Ria Rago Salah Satu Film Dokumenter Tertua dari Ende, NTT, Karya Misionaris Belanda
Eastjourneymagz.com–Siti Nurbaya merupakan Novel Indonesia yang ditulis oleh Marah Rusli dan diterbitkan oleh Penerbit Balai Pustaka.
Dalam film ini mengisahkan bagaimana martabat perempuan direndahkan. Nurbayah dinikahkan dengan Datuk Maringgih, seorang hartawan namun berprilaku kasar.
Ayah Nurbaya mendapat keuntungan dari pernikahan itu karena dapat bebas dari berbagai utang.
Kisah Kawin paksa ini juga terjadi di Flores dalam film Ria Rago.
Gadis yang beragama Katolik berasal dari Desa Noea Nelloe dipaksakan oleh orangtuanya untuk menikah dengan Dapa Doki.
Ia direncanakan untuk menjadi Istri kedua dari Dapo Doki yang berbeda keyakinan dengannya.
Ria tidak menyetujui pernikahan tersebut meski maharnya sangat besar.

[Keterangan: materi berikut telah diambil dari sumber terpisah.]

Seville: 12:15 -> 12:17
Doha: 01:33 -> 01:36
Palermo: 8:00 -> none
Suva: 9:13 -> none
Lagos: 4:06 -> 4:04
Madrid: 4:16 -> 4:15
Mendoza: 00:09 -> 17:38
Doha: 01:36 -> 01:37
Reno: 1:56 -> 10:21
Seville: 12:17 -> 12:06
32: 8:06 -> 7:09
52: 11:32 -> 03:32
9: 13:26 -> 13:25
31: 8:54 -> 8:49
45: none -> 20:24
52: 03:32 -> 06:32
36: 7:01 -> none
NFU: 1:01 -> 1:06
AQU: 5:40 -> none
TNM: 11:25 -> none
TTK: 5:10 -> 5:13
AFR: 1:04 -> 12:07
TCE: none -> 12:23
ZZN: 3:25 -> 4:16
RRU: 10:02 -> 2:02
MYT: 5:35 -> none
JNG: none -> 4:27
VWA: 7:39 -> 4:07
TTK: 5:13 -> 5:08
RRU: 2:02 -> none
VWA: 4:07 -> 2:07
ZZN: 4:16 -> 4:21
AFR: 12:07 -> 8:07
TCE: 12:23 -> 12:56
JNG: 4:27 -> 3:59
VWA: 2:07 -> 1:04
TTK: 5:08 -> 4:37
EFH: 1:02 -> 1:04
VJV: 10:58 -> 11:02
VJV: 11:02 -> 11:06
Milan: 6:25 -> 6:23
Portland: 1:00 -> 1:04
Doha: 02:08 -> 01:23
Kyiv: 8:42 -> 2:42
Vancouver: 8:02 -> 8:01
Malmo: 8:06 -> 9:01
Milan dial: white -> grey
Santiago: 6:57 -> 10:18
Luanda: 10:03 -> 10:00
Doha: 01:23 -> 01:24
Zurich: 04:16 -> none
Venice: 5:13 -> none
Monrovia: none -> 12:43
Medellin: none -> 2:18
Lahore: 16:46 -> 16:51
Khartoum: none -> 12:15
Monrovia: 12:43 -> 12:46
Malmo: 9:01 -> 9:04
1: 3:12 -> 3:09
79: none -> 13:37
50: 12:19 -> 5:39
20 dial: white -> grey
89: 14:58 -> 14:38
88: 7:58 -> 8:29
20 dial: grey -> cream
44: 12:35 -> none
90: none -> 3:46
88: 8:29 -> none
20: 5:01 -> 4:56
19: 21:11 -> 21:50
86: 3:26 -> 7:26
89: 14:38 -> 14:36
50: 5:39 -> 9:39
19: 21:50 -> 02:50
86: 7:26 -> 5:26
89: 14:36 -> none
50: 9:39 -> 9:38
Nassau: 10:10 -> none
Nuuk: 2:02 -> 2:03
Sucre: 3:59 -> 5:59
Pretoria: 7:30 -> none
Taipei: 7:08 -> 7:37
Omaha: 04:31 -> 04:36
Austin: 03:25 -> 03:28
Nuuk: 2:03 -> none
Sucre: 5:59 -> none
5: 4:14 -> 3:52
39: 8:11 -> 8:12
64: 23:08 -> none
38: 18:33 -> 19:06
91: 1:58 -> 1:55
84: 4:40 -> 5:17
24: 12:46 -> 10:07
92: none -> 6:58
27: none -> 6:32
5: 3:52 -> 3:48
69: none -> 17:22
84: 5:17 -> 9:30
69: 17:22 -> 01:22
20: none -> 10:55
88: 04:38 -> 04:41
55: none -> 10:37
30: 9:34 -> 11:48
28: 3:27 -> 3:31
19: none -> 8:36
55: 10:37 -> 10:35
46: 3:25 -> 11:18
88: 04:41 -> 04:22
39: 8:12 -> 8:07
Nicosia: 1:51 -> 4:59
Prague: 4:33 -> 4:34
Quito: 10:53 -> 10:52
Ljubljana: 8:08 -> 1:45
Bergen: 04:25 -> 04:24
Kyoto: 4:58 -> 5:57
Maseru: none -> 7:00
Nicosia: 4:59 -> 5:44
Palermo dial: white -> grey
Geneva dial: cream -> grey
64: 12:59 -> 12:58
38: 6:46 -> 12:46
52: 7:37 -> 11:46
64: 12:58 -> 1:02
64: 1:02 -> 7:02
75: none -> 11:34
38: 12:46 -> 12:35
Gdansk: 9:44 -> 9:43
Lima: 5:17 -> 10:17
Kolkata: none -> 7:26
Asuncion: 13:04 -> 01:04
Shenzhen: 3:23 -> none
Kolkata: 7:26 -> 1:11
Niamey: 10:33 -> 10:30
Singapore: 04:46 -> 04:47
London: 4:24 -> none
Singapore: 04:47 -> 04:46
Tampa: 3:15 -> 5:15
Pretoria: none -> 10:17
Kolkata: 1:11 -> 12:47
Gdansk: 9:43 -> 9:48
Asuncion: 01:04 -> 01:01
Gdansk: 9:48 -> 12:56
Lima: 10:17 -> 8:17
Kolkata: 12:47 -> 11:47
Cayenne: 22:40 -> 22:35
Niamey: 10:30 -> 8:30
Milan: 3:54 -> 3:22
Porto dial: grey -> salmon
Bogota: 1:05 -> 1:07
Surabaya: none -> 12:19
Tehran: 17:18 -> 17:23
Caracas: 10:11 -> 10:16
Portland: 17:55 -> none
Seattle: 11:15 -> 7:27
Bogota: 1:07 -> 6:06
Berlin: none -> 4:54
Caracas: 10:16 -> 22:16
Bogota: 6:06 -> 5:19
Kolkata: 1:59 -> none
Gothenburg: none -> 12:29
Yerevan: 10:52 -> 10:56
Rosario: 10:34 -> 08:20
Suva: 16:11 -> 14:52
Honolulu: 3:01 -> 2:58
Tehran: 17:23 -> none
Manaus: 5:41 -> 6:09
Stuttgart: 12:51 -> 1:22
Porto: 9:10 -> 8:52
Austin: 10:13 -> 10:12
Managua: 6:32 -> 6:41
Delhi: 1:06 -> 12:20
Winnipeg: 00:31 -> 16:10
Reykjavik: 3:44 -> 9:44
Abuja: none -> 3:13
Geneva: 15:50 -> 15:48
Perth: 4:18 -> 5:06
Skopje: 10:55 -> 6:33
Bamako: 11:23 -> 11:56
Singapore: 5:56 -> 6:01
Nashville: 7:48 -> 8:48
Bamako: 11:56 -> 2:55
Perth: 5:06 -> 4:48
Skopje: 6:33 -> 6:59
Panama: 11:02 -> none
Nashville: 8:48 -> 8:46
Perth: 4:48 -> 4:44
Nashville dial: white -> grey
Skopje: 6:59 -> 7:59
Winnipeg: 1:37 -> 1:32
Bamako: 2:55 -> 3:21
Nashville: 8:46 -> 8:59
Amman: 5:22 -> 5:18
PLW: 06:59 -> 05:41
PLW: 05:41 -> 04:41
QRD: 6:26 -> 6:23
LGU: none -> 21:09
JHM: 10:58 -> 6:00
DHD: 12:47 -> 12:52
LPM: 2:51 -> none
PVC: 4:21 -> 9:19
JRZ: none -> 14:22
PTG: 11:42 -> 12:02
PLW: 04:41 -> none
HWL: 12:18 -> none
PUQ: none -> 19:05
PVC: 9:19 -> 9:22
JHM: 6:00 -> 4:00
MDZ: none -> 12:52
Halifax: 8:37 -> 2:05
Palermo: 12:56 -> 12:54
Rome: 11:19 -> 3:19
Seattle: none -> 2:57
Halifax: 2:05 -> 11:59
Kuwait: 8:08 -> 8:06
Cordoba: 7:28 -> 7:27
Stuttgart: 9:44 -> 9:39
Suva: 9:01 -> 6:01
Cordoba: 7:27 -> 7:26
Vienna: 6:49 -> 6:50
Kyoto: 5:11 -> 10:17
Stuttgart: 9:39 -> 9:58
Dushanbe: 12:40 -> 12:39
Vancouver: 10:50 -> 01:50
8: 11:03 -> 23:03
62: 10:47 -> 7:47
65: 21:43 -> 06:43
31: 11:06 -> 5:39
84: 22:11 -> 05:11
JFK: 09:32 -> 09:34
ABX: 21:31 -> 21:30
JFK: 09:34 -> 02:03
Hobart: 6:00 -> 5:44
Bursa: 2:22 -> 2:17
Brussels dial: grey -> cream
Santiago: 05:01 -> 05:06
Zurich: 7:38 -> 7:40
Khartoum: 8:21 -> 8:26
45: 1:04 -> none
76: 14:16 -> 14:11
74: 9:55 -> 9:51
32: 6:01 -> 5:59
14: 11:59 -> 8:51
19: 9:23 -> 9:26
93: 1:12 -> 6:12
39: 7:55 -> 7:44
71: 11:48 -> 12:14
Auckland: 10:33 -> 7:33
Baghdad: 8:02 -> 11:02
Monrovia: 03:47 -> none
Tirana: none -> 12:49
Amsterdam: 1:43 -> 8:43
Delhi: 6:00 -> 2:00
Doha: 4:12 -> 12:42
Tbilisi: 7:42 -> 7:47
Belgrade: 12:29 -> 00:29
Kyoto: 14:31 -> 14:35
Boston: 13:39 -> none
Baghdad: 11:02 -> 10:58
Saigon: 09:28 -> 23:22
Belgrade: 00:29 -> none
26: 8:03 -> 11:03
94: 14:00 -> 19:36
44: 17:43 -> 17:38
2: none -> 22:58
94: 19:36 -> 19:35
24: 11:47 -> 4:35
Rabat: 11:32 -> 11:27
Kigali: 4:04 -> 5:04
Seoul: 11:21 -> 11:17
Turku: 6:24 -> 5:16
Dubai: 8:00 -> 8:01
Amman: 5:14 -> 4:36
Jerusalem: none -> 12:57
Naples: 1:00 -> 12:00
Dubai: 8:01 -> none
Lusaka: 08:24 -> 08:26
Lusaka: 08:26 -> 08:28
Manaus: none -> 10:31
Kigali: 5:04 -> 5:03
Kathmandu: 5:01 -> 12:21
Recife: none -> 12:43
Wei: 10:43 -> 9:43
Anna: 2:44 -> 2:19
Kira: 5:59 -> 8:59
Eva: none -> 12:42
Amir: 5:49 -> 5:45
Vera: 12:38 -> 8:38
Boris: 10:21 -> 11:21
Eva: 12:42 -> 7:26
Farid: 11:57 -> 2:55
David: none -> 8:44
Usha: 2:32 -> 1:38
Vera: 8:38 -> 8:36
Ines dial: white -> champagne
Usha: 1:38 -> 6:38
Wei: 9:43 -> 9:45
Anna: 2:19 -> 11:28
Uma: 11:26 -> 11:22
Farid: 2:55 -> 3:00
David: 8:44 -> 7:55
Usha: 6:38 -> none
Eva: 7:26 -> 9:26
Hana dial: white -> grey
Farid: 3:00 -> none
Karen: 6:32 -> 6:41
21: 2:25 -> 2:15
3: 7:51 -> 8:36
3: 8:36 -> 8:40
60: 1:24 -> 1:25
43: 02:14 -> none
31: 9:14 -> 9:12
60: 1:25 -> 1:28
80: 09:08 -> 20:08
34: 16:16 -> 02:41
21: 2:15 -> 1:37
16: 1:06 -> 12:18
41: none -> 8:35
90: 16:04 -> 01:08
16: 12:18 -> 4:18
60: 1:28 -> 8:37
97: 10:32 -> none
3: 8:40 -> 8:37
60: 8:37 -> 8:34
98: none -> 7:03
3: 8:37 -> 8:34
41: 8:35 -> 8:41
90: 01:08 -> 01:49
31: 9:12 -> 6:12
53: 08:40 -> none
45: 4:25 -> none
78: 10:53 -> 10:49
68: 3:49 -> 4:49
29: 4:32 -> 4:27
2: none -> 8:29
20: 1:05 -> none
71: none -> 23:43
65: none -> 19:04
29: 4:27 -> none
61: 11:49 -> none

Ia tidak mencintai lelaki itu, apalagi lelaki itu sudah memiliki istri. Dalam film tersebut tampak Ria Rago mempertahankan imannya meski ia harus diikat dan dipaksa menikah.
Ia terus berdoa senbari memegang erat rosario di tiang tempat ia diikat.
Ria Rago merupakan tokoh utama dalam film ini.
Latar filmnya menggambarkan suasana masyarakat Ende zaman itu.
Film ini ditulis oleh misionaris eponim dari tahun 1930 oleh Pastor Simon Buis. Pastor Simon Buis (1892-1960) dari Kongregasi Sabda Allah (Societatis Verbi Divina – SVD).
Ia merupakan salah satu misionaris Belanda yang sangat terkenal di zamannya.
Film Flores, yang diedit olehnya dari tahun 1925 menginspirasi banyak orang untuk menjadi seorang misionaris.
Film ini diambil oleh juru kamera Jerman Willy Rach.
Pada 1930 ia membuat film misionaris baru yang sekali lagi diputar di Flores: Ria Rago.
Dia dibantu oleh, Pastor Piet Beltjens. Judul lengkap film ini Ria Rago, pahlawan wanita di lembah Ndona.
Kehidupan pengorbanan dan kematian. Pengorbanan seorang gadis muda Kristen .
Film dokumenter berjudul “Ria Rago” menggambarkan konsisi Ende zaman itu. Dalam Film tersebut tampak masyarakat dalam kesehariannya.
Latarnya merupakan perkampungan-perkampungan zaman dulu. Film ini diangkat dari cerita rakyat di Ndona Ende pada tahun 1923.
Dalam film yang ditayangkan hampir dua jam tersebut tampak juga latar belakang Biara para misionaris dan juga rumah sakit dan panti.
Film ini tidak ada audio dan menjdi salah satu film dokumenter tertua.